The percolate API would then respond with a response like this:

{
  "total": 1,
  "matches": [
    {
      "_index": "news",
      "_id": "1"
    }
  ]
}

Percolating a document via the search API in Elasticsearch 5.0 and onwards:

curl -XGET "http://localhost:9200/news/_search" -d'
{
  "query": {
    "percolate": {
      "field" : "query",
      "document_type" : "item",
      "document": {
        "body": "An unmanned cargo ship pulled away from the ISS to experiment on how big fires grow in space, an important test for astronaut safety ...",
        "category": "science"
      }
    }
  }
}'

The search API would then respond with the following response:

{
  "hits": {
    "total": 1,
    "max_score": 0.5260227,
    "hits": [
      {
        "_index": "news",
        "_type": "alert",
        "_id": "1",
        "_score": 0.5260227,
        "_source": {
          "query": {
            "match": {
              "body": "space fire"
            }
          }
        }
      }
    ]
  }
}

As you can see the percolate API response is very minimalistic compared to the search API response. The percolate API basically just returns ids, whereas the the search API returns the source of the percolator and score.

Aside from returning more information, the move to the search API and its infrastructure was huge. Just by this refactoring 7 requested features (pagination support, returning _source and others) were immediately implemented, while at the same time exposing the same functionality the percolate APIs did.

Also because the percolator is now a query, it has become much more flexible. You’re free to use the percolate in any other query. For example in a must_not clause of bool query or just define multiple percolate queries inside of a bool query. For example percolate two documents at the same time via a bool query with two percolate queries in its should clauses:

curl -XGET "http://localhost:9200/news/_search" -d'
{
  "query": {
    "bool": {
      "should": [
        {
          "percolate": {
            "field": "query",
            "document_type": "item",
            "document": {
              ...
            }
          }
        },
        {
          "percolate": {
            "field": "query",
            "document_type": "item",
            "document": {
              ...
            }
          }
        }
      ]
    }
  }
}'

In the above case this would return percolate queries that match with either documents or both.

Scoring in percolator has also changed completely. In Elasticsearch 2.x and before the percolator API didn’t return a score unless a query was specified. The query was meant to query on the percolator query’s metadata and therefore the score didn’t tell anything about how well the percolator query matches with the document being percolated. The score that the percolate query emits for each percolator query is now based on the score the in-memory Lucene index computes.

Note that if your application is using the percolate or mpercolate APIs, that you can still use these APIs after you’ve upgraded to 5.0. However these APIs have been deprecated and will not exist from Elasticsearch 6.0. This will give the opportunity to first upgrade to Elasticsearch 5.0 and then migrate to the percolate query either via the search or msearch APIs.
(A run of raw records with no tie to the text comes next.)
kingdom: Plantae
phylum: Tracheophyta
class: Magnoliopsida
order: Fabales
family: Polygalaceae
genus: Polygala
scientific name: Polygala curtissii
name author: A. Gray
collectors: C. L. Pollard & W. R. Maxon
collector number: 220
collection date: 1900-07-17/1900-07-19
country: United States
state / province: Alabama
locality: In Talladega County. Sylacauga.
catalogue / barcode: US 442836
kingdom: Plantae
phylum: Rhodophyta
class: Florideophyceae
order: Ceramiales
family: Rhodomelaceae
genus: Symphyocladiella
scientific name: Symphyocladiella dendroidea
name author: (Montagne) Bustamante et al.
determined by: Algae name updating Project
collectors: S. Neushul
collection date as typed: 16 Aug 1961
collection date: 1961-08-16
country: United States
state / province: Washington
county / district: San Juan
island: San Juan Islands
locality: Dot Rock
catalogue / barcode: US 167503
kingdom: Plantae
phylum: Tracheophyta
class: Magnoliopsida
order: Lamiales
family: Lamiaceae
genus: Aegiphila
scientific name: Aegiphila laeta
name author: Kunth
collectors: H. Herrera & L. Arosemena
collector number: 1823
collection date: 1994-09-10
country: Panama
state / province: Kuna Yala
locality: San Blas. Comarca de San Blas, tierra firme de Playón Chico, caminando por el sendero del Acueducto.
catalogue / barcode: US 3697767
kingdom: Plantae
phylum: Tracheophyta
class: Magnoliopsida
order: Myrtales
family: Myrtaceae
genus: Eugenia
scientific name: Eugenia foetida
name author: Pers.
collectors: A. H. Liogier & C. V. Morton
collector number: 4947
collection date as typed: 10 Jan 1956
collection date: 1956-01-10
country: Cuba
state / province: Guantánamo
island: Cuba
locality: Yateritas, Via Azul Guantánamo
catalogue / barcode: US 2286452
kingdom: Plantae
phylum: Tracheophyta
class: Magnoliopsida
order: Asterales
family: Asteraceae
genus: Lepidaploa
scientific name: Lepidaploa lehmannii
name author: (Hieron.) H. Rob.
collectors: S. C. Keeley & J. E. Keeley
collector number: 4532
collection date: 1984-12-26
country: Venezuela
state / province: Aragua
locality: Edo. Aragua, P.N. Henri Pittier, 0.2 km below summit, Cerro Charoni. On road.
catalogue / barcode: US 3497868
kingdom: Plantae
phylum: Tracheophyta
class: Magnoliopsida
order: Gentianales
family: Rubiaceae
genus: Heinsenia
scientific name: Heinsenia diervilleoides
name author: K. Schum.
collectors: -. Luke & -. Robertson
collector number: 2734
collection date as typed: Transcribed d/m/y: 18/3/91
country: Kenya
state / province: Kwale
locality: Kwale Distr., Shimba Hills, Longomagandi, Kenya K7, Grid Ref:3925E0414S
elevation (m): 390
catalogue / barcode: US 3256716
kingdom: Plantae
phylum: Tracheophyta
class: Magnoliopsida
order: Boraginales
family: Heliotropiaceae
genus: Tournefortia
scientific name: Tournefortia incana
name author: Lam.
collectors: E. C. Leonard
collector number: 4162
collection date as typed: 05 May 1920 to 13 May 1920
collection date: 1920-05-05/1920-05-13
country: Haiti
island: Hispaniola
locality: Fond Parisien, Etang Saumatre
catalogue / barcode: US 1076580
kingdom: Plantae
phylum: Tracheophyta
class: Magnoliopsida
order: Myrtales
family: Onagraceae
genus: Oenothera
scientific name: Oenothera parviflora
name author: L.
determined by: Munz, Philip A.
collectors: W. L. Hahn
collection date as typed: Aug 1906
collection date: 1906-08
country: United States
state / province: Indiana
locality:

Behind the scene
the percolate and mpercolate APIs will transform the percolate request into a search request and redirect that to the search API or msearch API.

Improving the percolator doesn’t stop. Especially the percolator field mapper will continue to get improvements, so that at search time the percolate query will need to fallback to the in-memory index for match verification less often. We would love for you to try out the latest alpha or beta release in order to test drive the improved percolator. Happy percolating!